When Chardin was far away from bread or wine and could not celebrate Mass, he talked fervently and passionately about the “Mass on the World” as if the whole planet was the body of Christ.
So today we think about Jesus as Lord of the universe, and we also pray that people on earth would somehow find ways to stop the violence and inhumanity toward each other, to stop destroying this planet and each other.
Thus, the feast of Ascension is also about earth. The angels ask the disciples:
“Why are you standing there looking up in the sky?” You have work to do!
“YOU MUST BE MY WITNESSES in Jerusalem, throughout Judea and Samaria and to the ends of the earth.”
A witness is one who knows with one’s own eyes and ears what has taken place. A witness is one who has filtered through their own senses, and sheltered in their own mind and heart, what their account of the truth is.
I consider myself a witness to the resurrection. I have had enough experiences of risen life, of Jesus, of mystical experience that I am convinced that Jesus is real, that he lives and reigns, that he empowers us through his Spirit. Throughout my life I have found myself at times immersed in the mystery of God, Father, Son and Holy Spirit.
I know Christ’s resurrection and ascension also because Jesus has allowed me the privilege to share his life with others. I’m aware that others have deepened and enriched their faith as the Holy Spirit worked through me.
And if you think about it, I am sure you will find that others have come to Jesus through your word and example.
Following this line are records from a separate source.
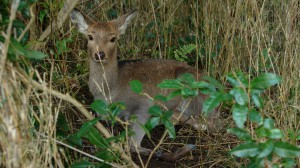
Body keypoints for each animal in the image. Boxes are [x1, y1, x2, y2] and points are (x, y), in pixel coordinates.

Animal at [69, 8, 220, 160]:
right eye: (90, 36)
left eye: (113, 38)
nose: (99, 54)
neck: (111, 90)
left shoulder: (145, 104)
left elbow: (133, 144)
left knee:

You, too, are witnesses of the Resurrection.
And here is a mystery—the suffering, death and resurrection and ascension of Jesus—a mystery about how the faith is shared with us that has its origin in God—a wonderful mystery that I call you to participate in. And if you know that mystery already, then I call us to rejoice in it on this feast day.
So Jesus, gone to heaven, gives authority to his apostles and disciples on earth. And WE are his witnesses!
Brothers and sisters, we have work to do. We are put on notice in the scriptures of today’s feast. Next Sunday we will attend to the third aspect of the Easter mystery, Pentecost, the outpouring of God’s Holy Spirit upon all humankind.
Let us pray that the Holy Spirit be poured out on each of us, upon our nation, and on all humankind.